XVIII

A BOTANOPHILIST'S JOURNAL

He was the attorney of the indigenous plants, and owned to a preference of the weeds to the imported plants, as of the Indian to the civilized man.—Emerson.

I have referred several times to Henry Thoreau, of Concord, in whose Journal a great deal is said about wildflowers; and as the volumes are not easily accessible to English readers it may be worth while to select therefrom a few of the more interesting passages. In all that he wrote on the subject Thoreau appears less as the botanist than the flower-lover; indeed, he expressly observes that he himself comes under the head of the "Botanophilists," as Linnæus termed them; viz. those who record various facts about flowers, but not from a strictly scientific standpoint. "I never studied botany," he said, "and do not to-day, systematically; the most natural system is so artificial. I wanted to know my neighbours, if possible; to get a little nearer to them." So great was his zest in cultivating this floral acquaintance that, as he tells us, he often visited a plant four or five miles from Concord half a dozen times within a fortnight, in order to note its time of flowering.

Books he found, in general, unsatisfactory. "I asked a learned and accurate naturalist," he says, "who is at the same time the courteous guardian of a public library, to direct me to those works which contained the more particular popular account, or biography, of particular flowers—for I had trusted that each flower had had many lovers and faithful describers in past times—but he informed me that I had read all; that no one was acquainted with them, they were only catalogued like his books." It was the human aspect of the flower that Thoreau craved; and he was therefore disappointed when he saw "pages about some fair flower's qualities as food or medicine, but perhaps not a sentence about its significance to the eye; as if the cowslip were better for 'greens' than for yellows." Thus he complained that botanies are "the prose of flowers," instead of what they ought to be, the poetry. He made an exception, however, in favour of old Gerarde's Herball.

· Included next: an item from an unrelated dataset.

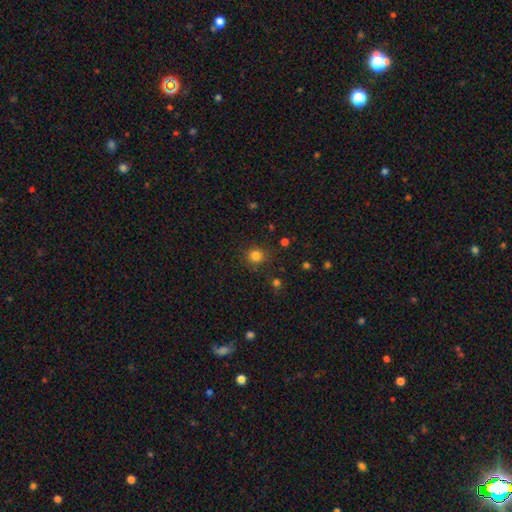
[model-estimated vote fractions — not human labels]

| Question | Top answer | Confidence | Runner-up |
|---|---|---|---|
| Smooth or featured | smooth | 82% | star or artifact (14%) |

His admirable though quaint descriptions are, to my mind, greatly superior to the modern more scientific ones. He describes not according to rule, but to his natural delight in the plants. He brings them vividly before you, as one who has seen and delighted in them. It is almost as good as to see the plants themselves. His leaves are leaves; his flowers, flowers; his fruit, fruit. They are green, and coloured, and fragrant. It is a man's knowledge added to a child's delight. . . . How much better to describe your object in fresh English words rather than in these conventional Latinisms!"

Linnæus, too, "the man of flowers," as he calls him, is praised by Thoreau. "If you would read books on botany, go to the fathers of the science. Read Linnæus at once, and come down from him as far as you please. I lost much time in reading the florists. It is remarkable how little the mass of those interested in botany are acquainted with Linnæus."

Thoreau's manner of botanizing was, like most of his habits, somewhat singular. His vasculum was his straw-hat. "I never used any other," he writes, "and when some whom I visited were evidently surprised at its dilapidated look, as I deposited it on their front entry-table, I assured them it was not so much my hat as my botany-box." With this vasculum he professed himself more than content.

I am inclined to think that my hat, whose lining is gathered in midway so as to make a shelf, is about as good a botany-box as I could have; and there is something in the darkness and the vapours that arise from the head—at least, if you take a bath—which preserves flowers through a long walk. Flowers will frequently come fresh out of this botany-box at the end of the day, though they have had no sprinkling.